Methodological considerations
One strength of this study is the comprehensive literature search strategy employed. Three databases were searched, based on the different focus of each as relevant to this study’s aim. The databases included cover the areas of nursing, medicine and technology, and all were deemed to be appropriate to the study. Another strength is that the search strategy included both indexed and non-indexed search terms, as well as manual searches of the reference lists of the included articles. Despite the comprehensive search strategy, some relevant articles may have been missed due to the different indexing systems of the databases. All the included studies were checked by the CASP screening questions for qualitative studies. Only articles published in the English language were included, which possibly narrowed the search results. Since there seem to be relatively few articles describing older people’s experience of eHealth services in home health care, there is value in compiling existing articles to get insight into this knowledge area.
Opinions differ regarding whether it is necessary to conduct quality appraisal of articles to be included in meta-ethnography. 43 Polit and Beck 24 suggest that articles included in meta-ethnography must, at the least, have utilized appropriate methods, and the findings must be supported by the participants’ experiences in the form of quotations. We contend that a certain level of quality appraisal is needed, and we chose a frequently-used instrument for our quality appraisal. Hence, CASP 23 was used to for the quality appraisal of all articles included, and our results confirm the satisfactory quality of the articles.
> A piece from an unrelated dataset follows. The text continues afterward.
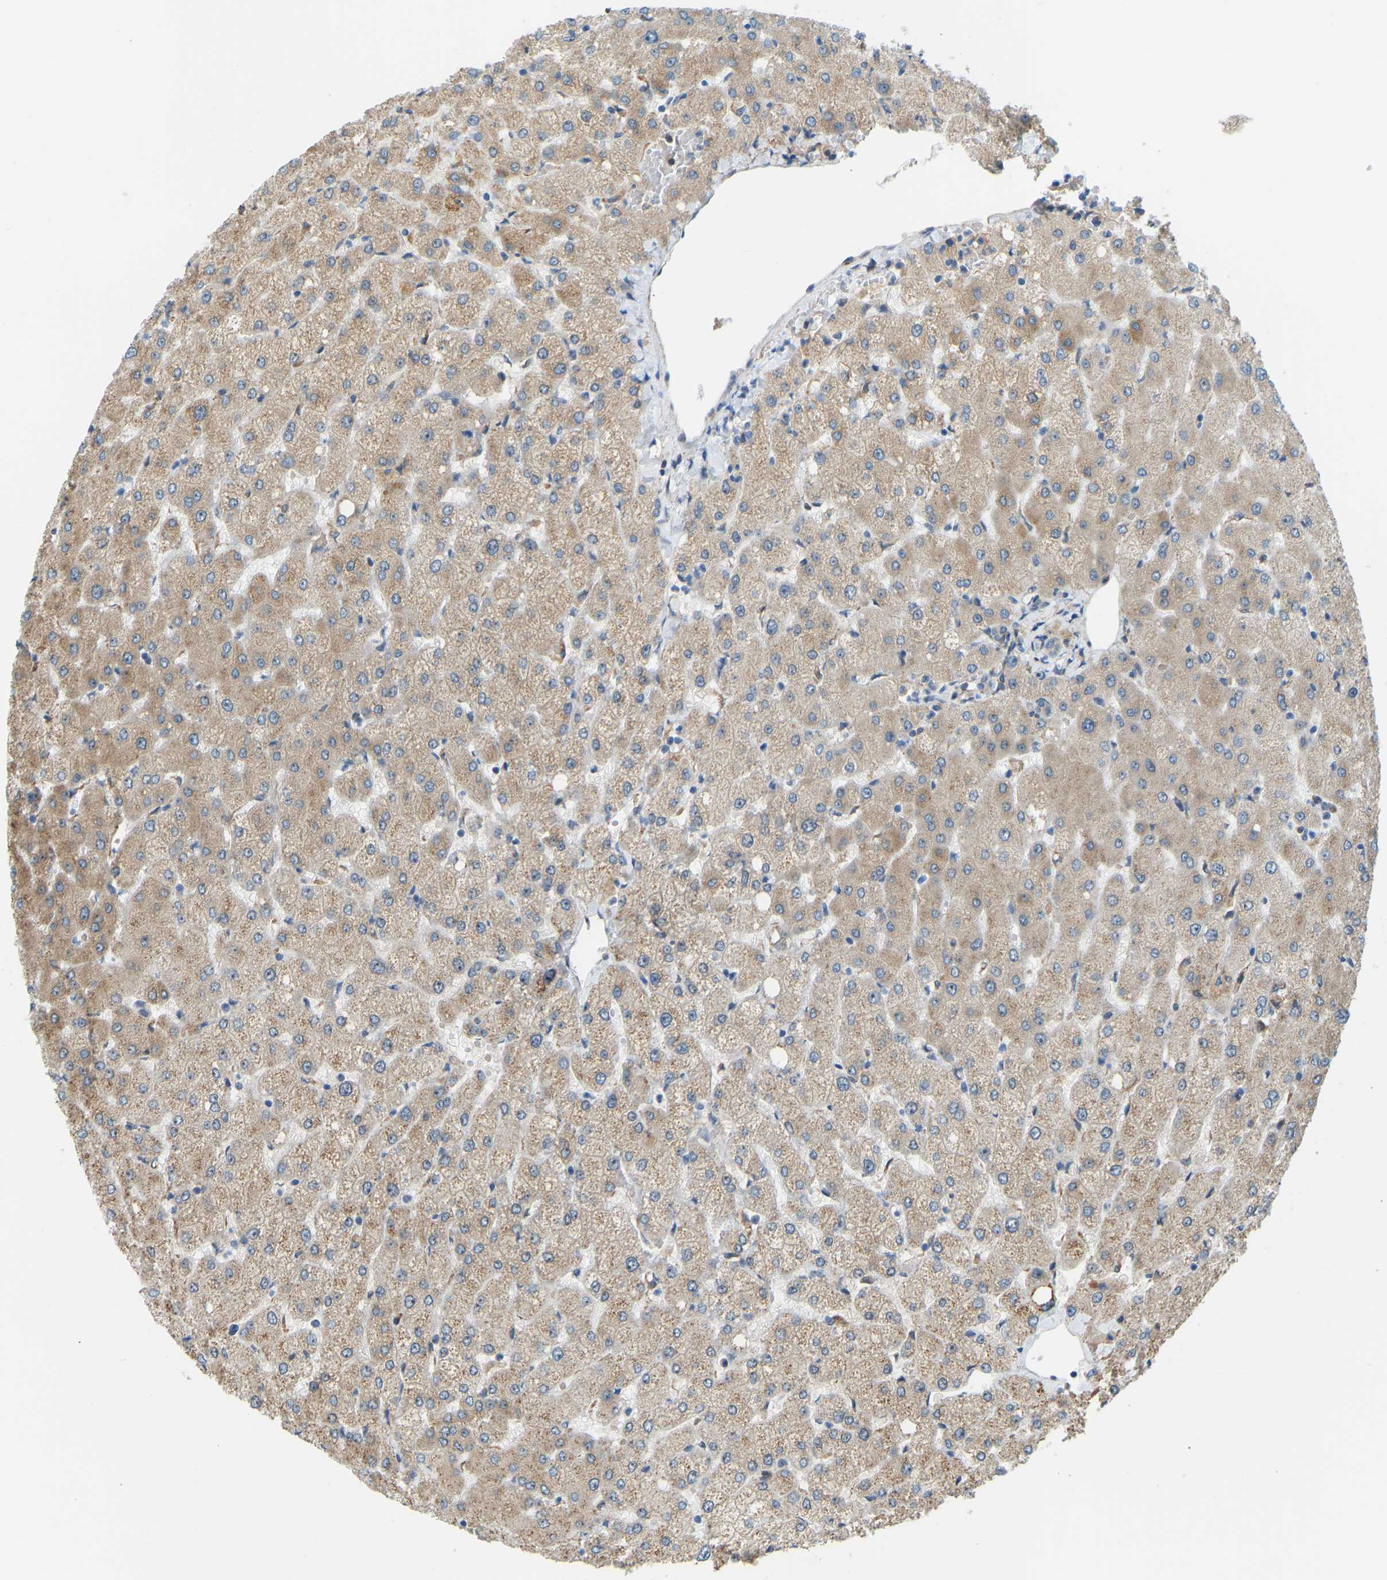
{"staining": {"intensity": "weak", "quantity": "<25%", "location": "cytoplasmic/membranous"}, "tissue": "liver", "cell_type": "Cholangiocytes", "image_type": "normal", "snomed": [{"axis": "morphology", "description": "Normal tissue, NOS"}, {"axis": "topography", "description": "Liver"}], "caption": "High power microscopy histopathology image of an immunohistochemistry (IHC) image of unremarkable liver, revealing no significant positivity in cholangiocytes. (DAB IHC visualized using brightfield microscopy, high magnification).", "gene": "OS9", "patient": {"sex": "female", "age": 54}}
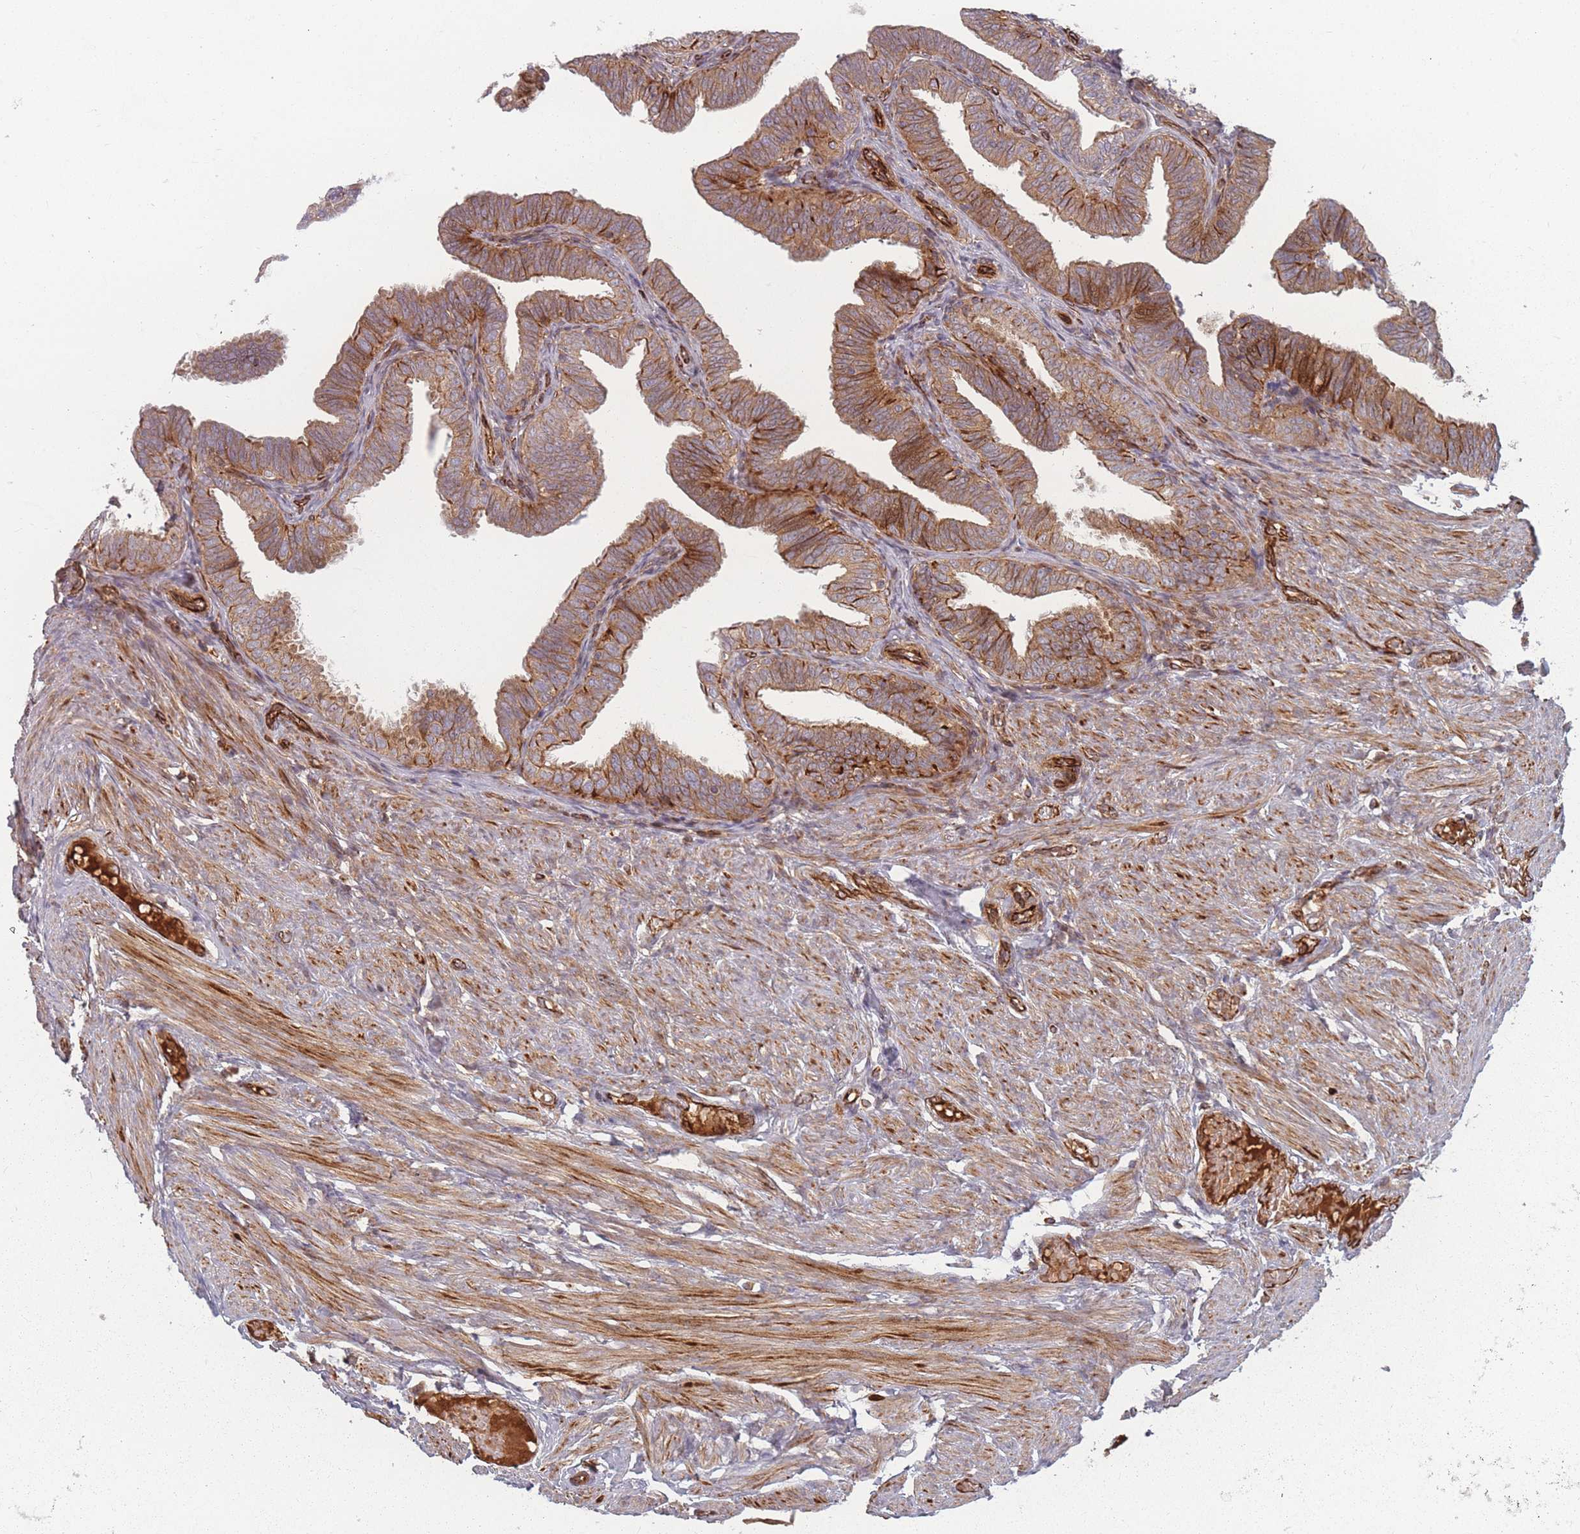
{"staining": {"intensity": "moderate", "quantity": ">75%", "location": "cytoplasmic/membranous"}, "tissue": "fallopian tube", "cell_type": "Glandular cells", "image_type": "normal", "snomed": [{"axis": "morphology", "description": "Normal tissue, NOS"}, {"axis": "topography", "description": "Fallopian tube"}], "caption": "IHC micrograph of benign human fallopian tube stained for a protein (brown), which displays medium levels of moderate cytoplasmic/membranous expression in about >75% of glandular cells.", "gene": "EEF1AKMT2", "patient": {"sex": "female", "age": 39}}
Another strength is that three researchers with different research expertise conducted the analytical process. Regular reflections and discussions on the analysis were held by all researchers. These discussions brought multiple perspectives on the study’s phenomena into the interpretations, enhancing the trustworthiness of the findings. Furthermore, the analytical process has been described in detail, which makes it possible for the reader to follow its trail, clarifying its transparency.
Conclusion
In order to make the best use of eHealth services, it is important that the services are adjusted not only to each person’s needs but also to their personal capabilities and resources, while the older person must feel valued as an active partner in the care process. Thus, when using eHealth services, the older person’s perspective needs to be given priority and decisions should not only be based on organizational considerations.
Footnotes
Declaration of conflicting interests
The author(s) declared no potential conflicts of interest with respect to the research, authorship, and/or publication of this article.
Funding
The author(s) received no financial support for the research, authorship, and/or publication of this article.